One if them is the notion of Praxis- the point where the ruled lose both their illusions about the system under which they live, and the cynical alienation that prevents them from recovering their own autonomous power from those who order their lives, and charting a more positive course.
When enough people in a polity do that- then you can have a revolution.
That is the revolution, as far as I'm concerned. Not a matter of political or economic ideology- more like a mass graduation onto personal empowerment and responsibility, within a moral and ethical framework that refuses to tolerate the criminality of the powerful within institutions any more than it tolerates criminality on the street.
But Praxis requires the dropping of "false consciousness." Seeing the facts for the facts, and the truths they point toward. That's a critical precondition. And this country ain't there yet.
So, if there is a Revolution out there, it's obviously still at the "consciousness-raising" stage.

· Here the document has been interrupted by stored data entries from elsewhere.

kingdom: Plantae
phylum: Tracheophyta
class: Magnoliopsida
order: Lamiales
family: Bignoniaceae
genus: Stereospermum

Not much more to say right now than that, other than that I think there are effective ways to raise consciousness, and ineffective ways, and the revolutionists need to sort themselves out about which is which.
What works is a tricky question.
What doesn't work is more clear to me. Harangues, for one thing. Manipulations, for another. And there's a difference between actually finding opportunities to raise consciousness, as contrasted with opportunism- a difference that's typically lost on anyone who's an ideologue, of any sort.